* _To do_
Render the lines below as a numbered list, omitting blank lines and leaving out the pictures.

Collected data
*-*-*
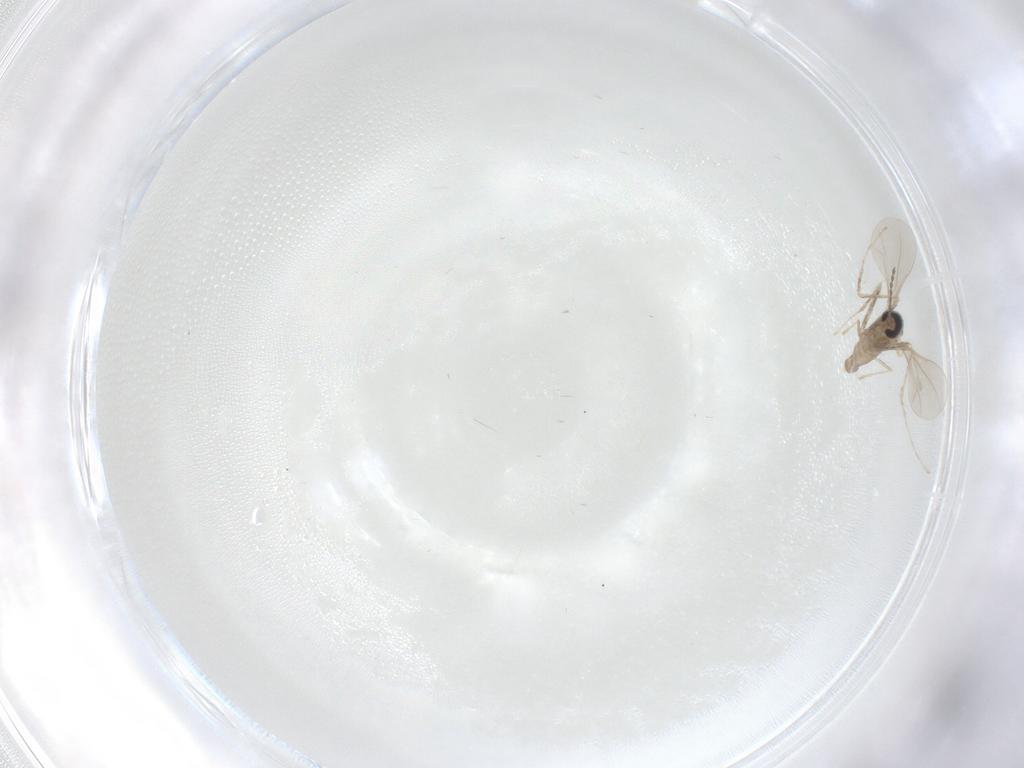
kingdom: Animalia
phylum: Arthropoda
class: Insecta
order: Diptera
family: Cecidomyiidae
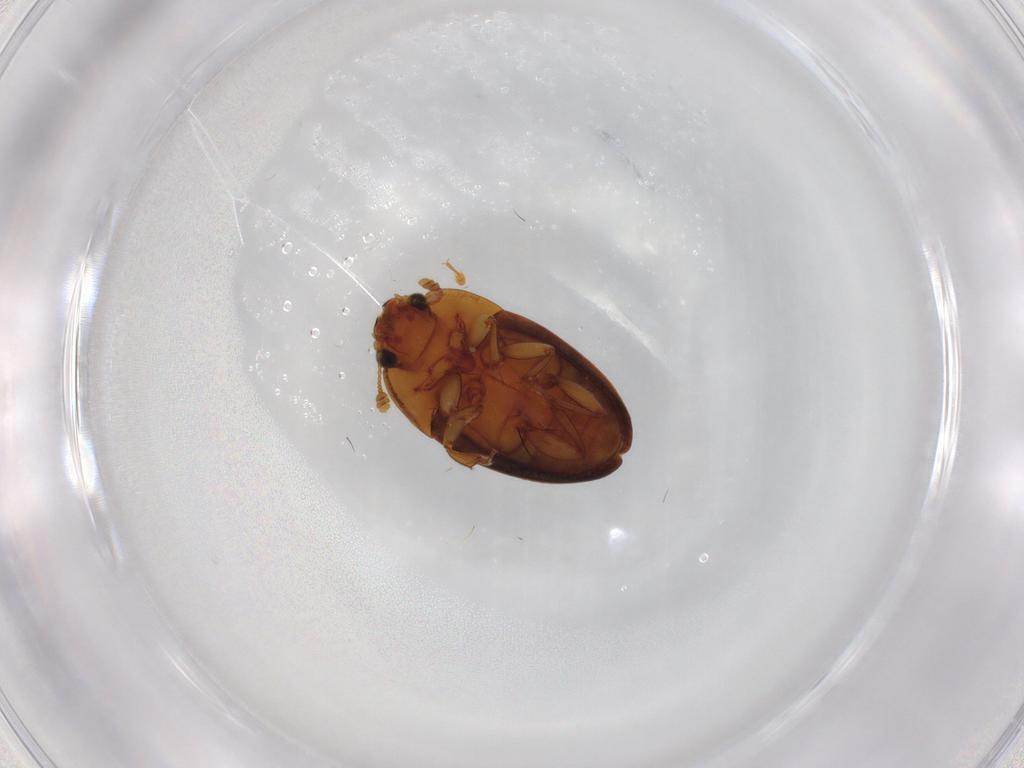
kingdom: Animalia
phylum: Arthropoda
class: Insecta
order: Coleoptera
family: Nitidulidae
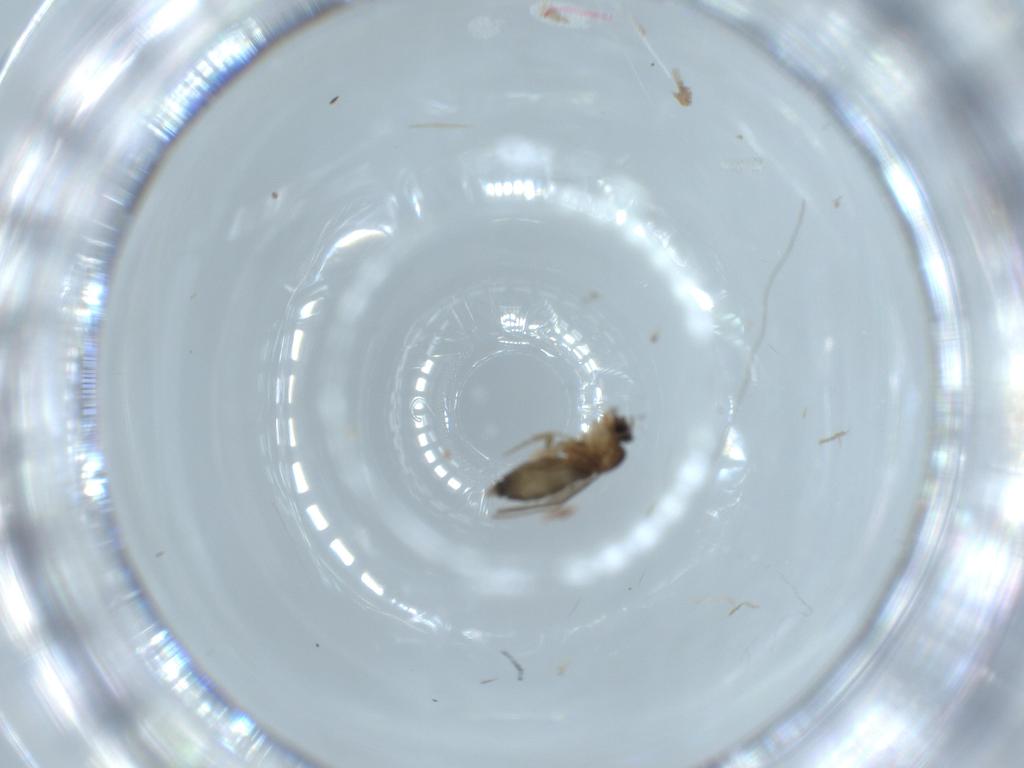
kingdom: Animalia
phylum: Arthropoda
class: Insecta
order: Diptera
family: Phoridae
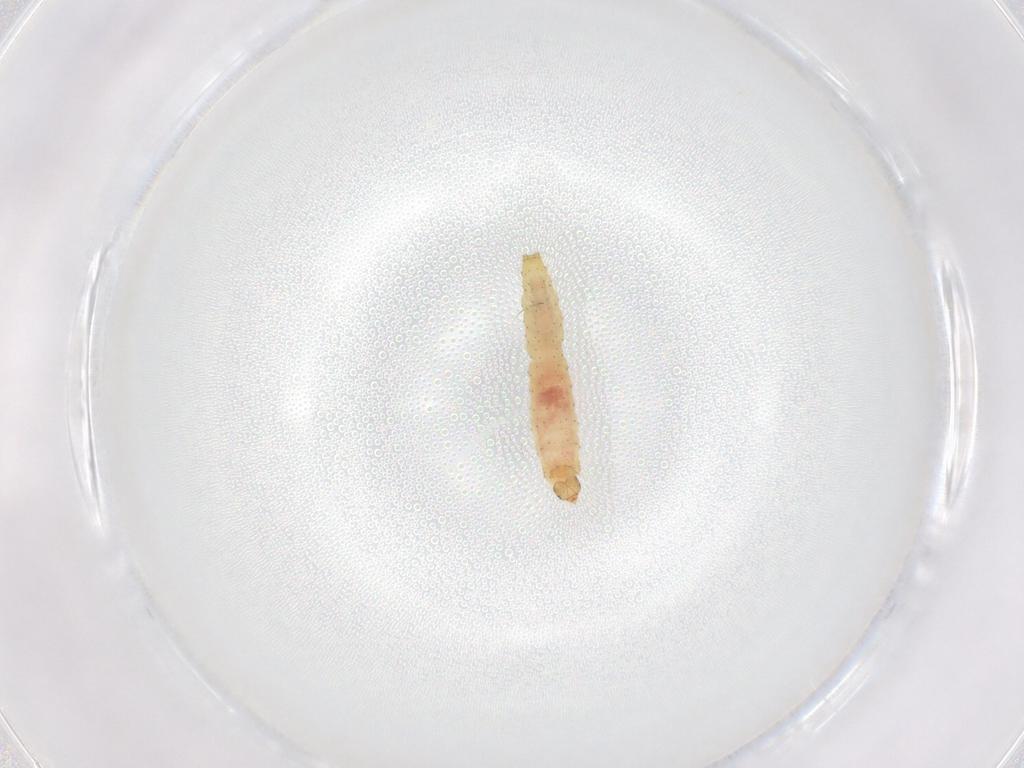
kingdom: Animalia
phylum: Arthropoda
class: Insecta
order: Lepidoptera
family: Gelechiidae
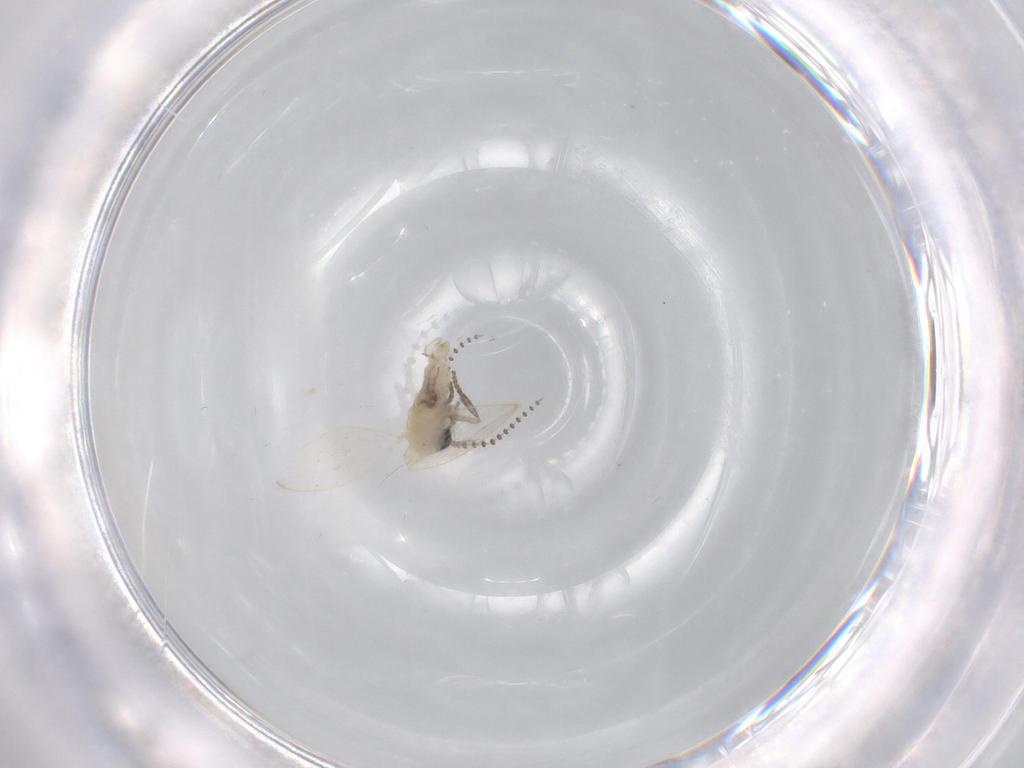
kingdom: Animalia
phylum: Arthropoda
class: Insecta
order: Diptera
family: Psychodidae
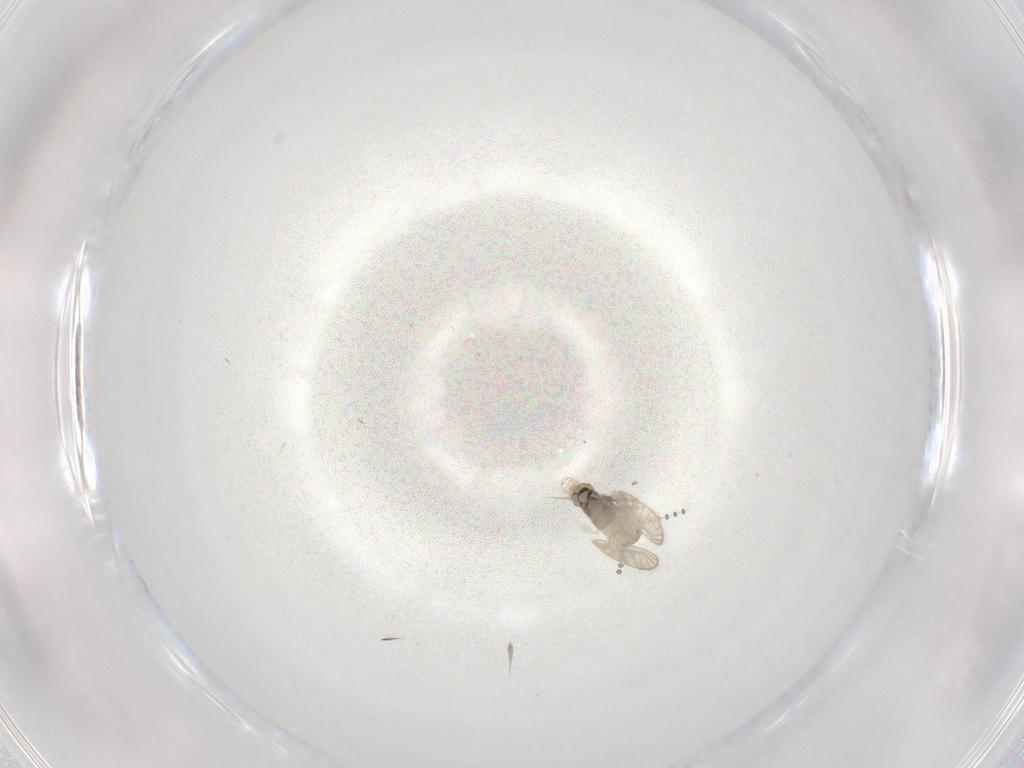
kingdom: Animalia
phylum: Arthropoda
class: Insecta
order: Diptera
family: Psychodidae
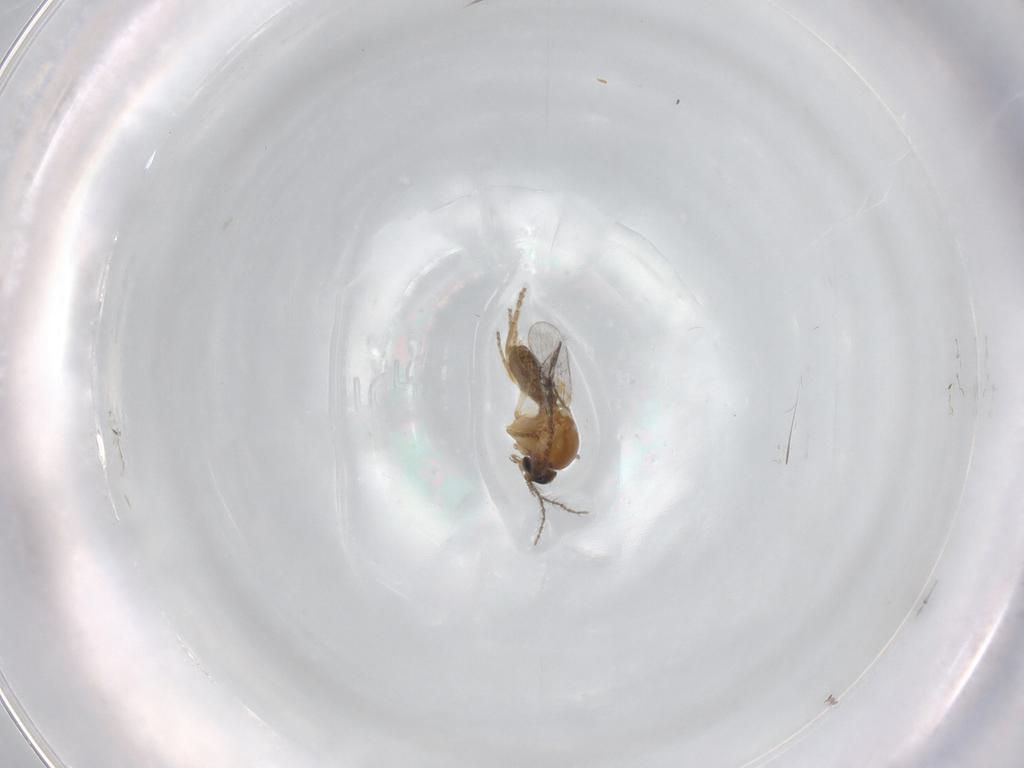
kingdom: Animalia
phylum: Arthropoda
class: Insecta
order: Diptera
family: Ceratopogonidae
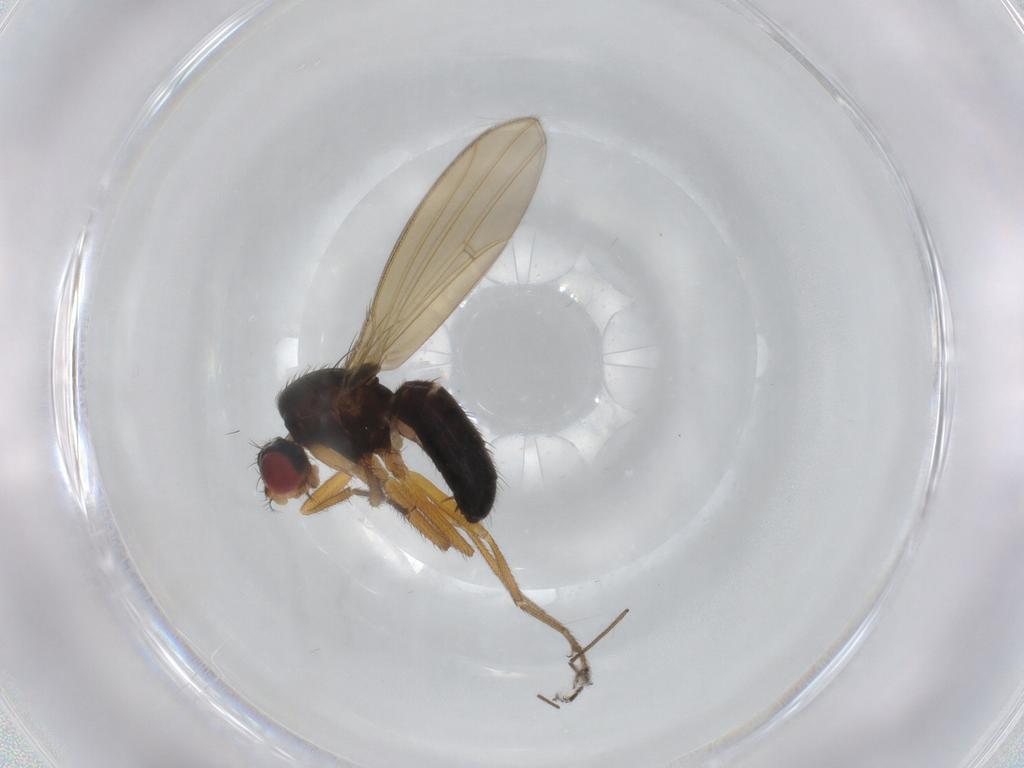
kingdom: Animalia
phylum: Arthropoda
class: Insecta
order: Diptera
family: Drosophilidae
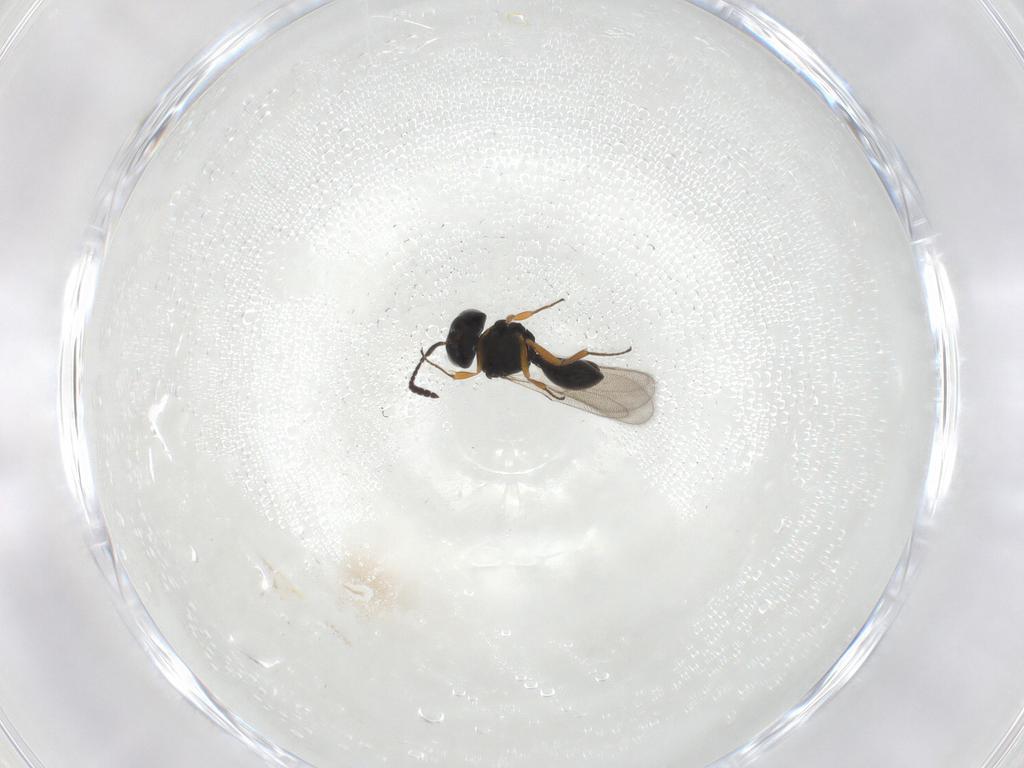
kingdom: Animalia
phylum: Arthropoda
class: Insecta
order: Hymenoptera
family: Scelionidae
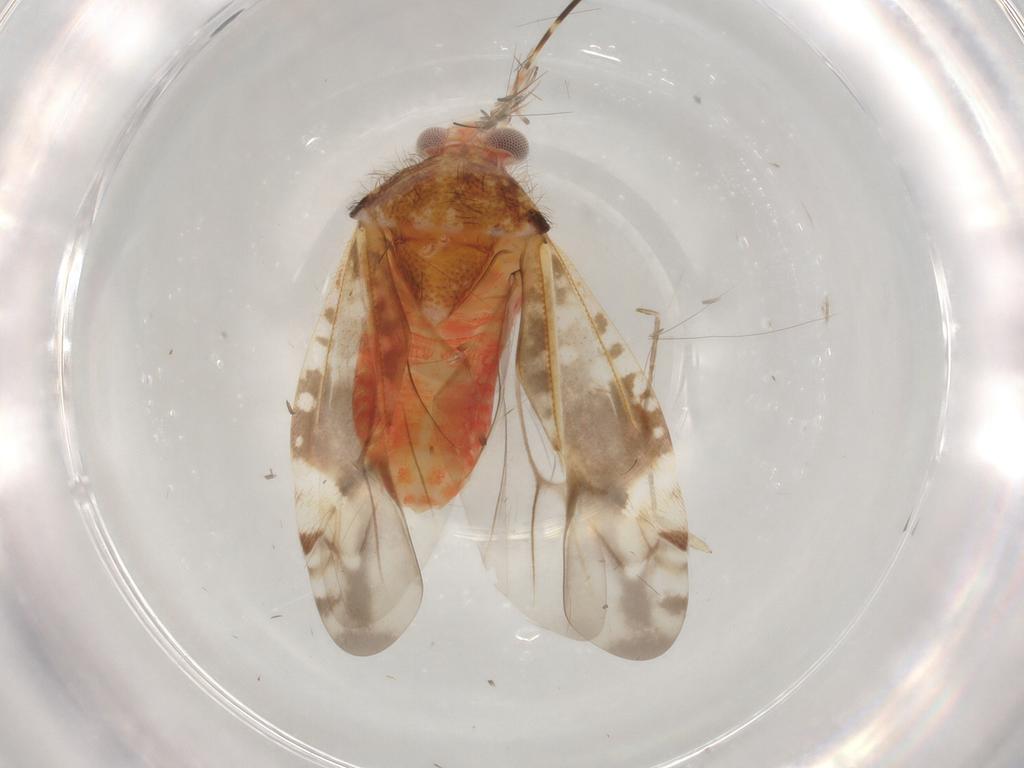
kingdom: Animalia
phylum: Arthropoda
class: Insecta
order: Hemiptera
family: Miridae
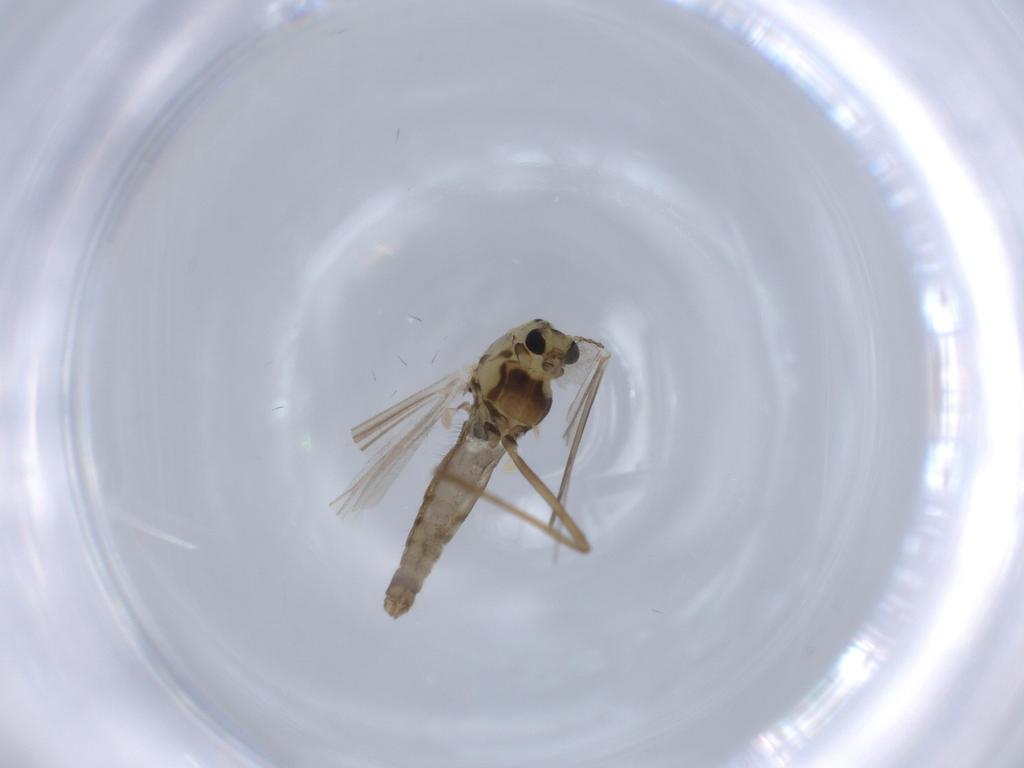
*-*-*
* _Answer to the exercise_
1. kingdom: Animalia
2. phylum: Arthropoda
3. class: Insecta
4. order: Diptera
5. family: Cecidomyiidae
6. kingdom: Animalia
7. phylum: Arthropoda
8. class: Insecta
9. order: Coleoptera
10. family: Nitidulidae
11. kingdom: Animalia
12. phylum: Arthropoda
13. class: Insecta
14. order: Diptera
15. family: Phoridae
16. kingdom: Animalia
17. phylum: Arthropoda
18. class: Insecta
19. order: Lepidoptera
20. family: Gelechiidae
21. kingdom: Animalia
22. phylum: Arthropoda
23. class: Insecta
24. order: Diptera
25. family: Psychodidae
26. kingdom: Animalia
27. phylum: Arthropoda
28. class: Insecta
29. order: Diptera
30. family: Psychodidae
31. kingdom: Animalia
32. phylum: Arthropoda
33. class: Insecta
34. order: Diptera
35. family: Ceratopogonidae
36. kingdom: Animalia
37. phylum: Arthropoda
38. class: Insecta
39. order: Diptera
40. family: Drosophilidae
41. kingdom: Animalia
42. phylum: Arthropoda
43. class: Insecta
44. order: Hymenoptera
45. family: Scelionidae
46. kingdom: Animalia
47. phylum: Arthropoda
48. class: Insecta
49. order: Hemiptera
50. family: Miridae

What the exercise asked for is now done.